Política interna e eleições 

O pragmatismo econômico de Morales, aliado à uma política de nacionalização de recursos, fez com que a Bolívia se tornasse um país economicamente estável, menos desigual e com as maiores taxas de crescimento do Produto Interno Bruto (PIB) entre os países da América Latina nos últimos anos. 

Politicamente isso é muito importante para Morales, pois, como lembrou Vinícius Vieira, professor de Relações Internacionais da USP e da FGV, a economia é um fator importante para a aprovação do líder de um país - e 2019 é ano de eleições presidenciais na Bolívia. 

No fim das contas, a aproximação de Bolsonaro e a expulsão de Battisti, apesar das críticas internas, terão pouco impacto negativo entre seus correligionários e não serão um problema na corrida presidencial de outubro, a qual Morales disputará com a benção da justiça boliviana. 

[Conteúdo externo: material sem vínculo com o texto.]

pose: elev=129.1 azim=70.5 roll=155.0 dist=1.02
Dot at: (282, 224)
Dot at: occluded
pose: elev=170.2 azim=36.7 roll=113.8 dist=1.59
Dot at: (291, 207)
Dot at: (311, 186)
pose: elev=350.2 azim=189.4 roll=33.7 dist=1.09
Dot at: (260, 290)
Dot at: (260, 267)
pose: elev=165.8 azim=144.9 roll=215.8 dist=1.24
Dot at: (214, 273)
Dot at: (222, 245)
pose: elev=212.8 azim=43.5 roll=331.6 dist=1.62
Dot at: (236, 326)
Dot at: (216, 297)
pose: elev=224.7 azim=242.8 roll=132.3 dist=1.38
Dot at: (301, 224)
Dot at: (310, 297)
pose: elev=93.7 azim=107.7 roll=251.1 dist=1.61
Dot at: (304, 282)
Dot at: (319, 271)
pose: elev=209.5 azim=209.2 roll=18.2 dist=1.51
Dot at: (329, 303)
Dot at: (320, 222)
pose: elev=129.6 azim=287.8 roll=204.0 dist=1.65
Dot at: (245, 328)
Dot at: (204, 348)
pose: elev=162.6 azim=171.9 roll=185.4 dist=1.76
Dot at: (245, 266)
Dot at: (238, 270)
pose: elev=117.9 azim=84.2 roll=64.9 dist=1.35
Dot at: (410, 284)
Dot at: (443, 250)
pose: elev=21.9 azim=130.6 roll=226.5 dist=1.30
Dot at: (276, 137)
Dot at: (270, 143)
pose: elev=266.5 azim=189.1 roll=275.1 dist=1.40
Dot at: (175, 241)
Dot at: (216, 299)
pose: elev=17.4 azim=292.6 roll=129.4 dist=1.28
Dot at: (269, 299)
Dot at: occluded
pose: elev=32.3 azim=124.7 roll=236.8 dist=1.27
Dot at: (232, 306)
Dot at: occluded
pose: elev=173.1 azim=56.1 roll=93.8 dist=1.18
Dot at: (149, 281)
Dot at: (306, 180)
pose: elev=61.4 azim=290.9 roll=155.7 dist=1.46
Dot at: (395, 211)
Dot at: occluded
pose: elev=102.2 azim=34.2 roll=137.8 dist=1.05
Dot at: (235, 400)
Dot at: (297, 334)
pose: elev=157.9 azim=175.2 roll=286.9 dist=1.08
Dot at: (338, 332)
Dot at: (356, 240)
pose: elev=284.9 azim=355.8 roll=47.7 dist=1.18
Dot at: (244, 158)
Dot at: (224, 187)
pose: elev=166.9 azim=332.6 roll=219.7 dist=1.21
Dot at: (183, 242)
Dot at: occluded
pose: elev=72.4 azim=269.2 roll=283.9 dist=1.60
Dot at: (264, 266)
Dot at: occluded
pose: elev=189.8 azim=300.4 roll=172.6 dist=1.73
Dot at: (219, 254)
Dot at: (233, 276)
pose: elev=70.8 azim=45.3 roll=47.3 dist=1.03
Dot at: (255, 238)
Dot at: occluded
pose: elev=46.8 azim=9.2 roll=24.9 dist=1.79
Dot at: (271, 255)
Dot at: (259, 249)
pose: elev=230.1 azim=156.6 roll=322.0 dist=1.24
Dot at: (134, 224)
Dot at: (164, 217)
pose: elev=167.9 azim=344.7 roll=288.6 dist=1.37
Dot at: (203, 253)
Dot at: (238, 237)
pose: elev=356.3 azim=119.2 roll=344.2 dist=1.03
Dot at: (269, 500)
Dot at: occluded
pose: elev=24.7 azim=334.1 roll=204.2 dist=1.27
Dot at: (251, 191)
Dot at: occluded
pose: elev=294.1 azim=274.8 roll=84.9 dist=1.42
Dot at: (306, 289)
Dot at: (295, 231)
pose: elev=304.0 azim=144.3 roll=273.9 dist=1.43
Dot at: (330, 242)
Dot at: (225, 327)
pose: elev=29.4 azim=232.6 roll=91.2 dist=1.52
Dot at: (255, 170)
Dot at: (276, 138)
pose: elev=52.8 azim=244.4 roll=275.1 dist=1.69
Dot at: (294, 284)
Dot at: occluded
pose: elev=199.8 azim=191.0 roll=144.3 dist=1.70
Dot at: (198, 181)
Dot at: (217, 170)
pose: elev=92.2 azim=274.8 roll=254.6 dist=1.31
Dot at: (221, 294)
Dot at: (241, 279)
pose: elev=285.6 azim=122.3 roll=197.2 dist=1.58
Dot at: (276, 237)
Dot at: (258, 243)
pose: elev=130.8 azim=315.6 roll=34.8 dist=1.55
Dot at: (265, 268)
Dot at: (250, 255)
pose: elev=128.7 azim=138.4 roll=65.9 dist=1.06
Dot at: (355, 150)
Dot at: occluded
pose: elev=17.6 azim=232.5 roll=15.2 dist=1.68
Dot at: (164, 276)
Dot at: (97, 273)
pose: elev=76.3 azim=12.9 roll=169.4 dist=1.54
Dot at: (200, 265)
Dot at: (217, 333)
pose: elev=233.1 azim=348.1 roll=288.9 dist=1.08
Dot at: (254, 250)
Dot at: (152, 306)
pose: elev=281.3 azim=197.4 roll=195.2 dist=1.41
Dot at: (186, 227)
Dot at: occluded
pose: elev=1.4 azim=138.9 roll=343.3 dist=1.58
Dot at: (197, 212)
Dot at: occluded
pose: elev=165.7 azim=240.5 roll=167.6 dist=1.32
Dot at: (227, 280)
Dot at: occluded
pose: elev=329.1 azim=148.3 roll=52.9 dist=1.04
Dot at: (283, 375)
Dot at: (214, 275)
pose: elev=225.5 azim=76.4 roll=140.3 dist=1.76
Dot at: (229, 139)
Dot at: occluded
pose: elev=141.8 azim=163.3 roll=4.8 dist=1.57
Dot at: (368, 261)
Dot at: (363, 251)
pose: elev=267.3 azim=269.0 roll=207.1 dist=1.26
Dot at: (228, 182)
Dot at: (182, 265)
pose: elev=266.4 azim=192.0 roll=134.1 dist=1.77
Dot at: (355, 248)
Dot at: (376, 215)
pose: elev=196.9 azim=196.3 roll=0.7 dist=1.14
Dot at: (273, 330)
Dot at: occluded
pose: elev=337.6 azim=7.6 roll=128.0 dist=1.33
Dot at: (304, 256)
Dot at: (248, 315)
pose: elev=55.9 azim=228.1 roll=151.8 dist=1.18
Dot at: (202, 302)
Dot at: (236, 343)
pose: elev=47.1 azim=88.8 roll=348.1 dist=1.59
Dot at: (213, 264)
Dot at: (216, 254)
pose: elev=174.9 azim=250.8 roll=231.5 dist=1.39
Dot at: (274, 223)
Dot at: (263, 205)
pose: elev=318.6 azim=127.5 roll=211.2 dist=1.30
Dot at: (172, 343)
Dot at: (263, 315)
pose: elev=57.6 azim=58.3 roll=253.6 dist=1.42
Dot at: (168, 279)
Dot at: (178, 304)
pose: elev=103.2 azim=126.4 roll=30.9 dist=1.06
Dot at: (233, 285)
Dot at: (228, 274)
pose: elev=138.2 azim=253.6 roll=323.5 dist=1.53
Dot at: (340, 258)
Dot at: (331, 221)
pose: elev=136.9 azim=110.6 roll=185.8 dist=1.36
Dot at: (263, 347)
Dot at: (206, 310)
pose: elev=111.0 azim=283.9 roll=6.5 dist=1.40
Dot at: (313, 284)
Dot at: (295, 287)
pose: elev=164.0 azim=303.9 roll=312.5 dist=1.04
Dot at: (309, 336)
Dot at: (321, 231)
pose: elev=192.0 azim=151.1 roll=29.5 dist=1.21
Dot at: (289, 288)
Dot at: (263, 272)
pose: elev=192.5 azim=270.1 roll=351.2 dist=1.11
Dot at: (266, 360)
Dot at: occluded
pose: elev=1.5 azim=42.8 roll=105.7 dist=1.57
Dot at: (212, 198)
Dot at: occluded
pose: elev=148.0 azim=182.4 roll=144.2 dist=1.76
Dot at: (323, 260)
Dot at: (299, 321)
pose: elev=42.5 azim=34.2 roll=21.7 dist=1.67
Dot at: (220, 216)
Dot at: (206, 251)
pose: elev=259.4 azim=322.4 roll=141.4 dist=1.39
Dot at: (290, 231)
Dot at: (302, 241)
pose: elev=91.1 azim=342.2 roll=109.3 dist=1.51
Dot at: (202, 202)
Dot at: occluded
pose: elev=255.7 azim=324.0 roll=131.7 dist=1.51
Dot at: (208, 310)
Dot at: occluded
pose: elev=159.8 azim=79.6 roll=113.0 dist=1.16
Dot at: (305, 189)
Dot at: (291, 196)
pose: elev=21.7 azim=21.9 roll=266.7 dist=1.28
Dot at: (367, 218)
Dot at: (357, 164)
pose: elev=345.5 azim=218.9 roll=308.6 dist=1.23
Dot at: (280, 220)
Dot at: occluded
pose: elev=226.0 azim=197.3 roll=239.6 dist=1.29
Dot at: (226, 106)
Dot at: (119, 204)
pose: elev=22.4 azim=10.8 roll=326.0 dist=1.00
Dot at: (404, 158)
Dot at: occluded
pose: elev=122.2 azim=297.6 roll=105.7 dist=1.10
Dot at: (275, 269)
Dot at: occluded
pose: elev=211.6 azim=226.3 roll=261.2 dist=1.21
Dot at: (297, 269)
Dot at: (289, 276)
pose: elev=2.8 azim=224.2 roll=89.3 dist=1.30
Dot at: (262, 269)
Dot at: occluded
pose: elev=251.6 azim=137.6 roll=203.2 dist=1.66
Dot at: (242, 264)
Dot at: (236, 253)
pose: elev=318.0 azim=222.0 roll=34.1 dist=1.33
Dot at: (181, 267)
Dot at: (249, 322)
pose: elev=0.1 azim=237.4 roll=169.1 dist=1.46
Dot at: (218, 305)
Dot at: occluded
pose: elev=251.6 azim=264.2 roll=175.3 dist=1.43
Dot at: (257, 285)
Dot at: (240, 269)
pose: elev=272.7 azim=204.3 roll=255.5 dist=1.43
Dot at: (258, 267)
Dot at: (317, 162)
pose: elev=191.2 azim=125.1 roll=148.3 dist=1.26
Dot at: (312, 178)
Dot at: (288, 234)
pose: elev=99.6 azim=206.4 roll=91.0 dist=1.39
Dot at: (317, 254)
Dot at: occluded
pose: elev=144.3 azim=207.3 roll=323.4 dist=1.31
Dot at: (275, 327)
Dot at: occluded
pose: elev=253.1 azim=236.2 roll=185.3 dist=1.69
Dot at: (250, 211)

Segundo Vieira, o que realmente pesa contra Morales, mesmo ele apresentando bons resultados na economia, é justamente o fato de ele ter ignorado o referendo realizado em 2016 que negou a possibilidade de ele concorrer ao quarto mandato. Morales ignorou a decisão da população e recorreu à justiça, que autorizou sua candidatura. “Isso faz o eleitorado pensar que ele quer se perpetuar no poder, e acredito que por isso ele não está à frente nas pesquisas eleitorais”, afirmou Vieira.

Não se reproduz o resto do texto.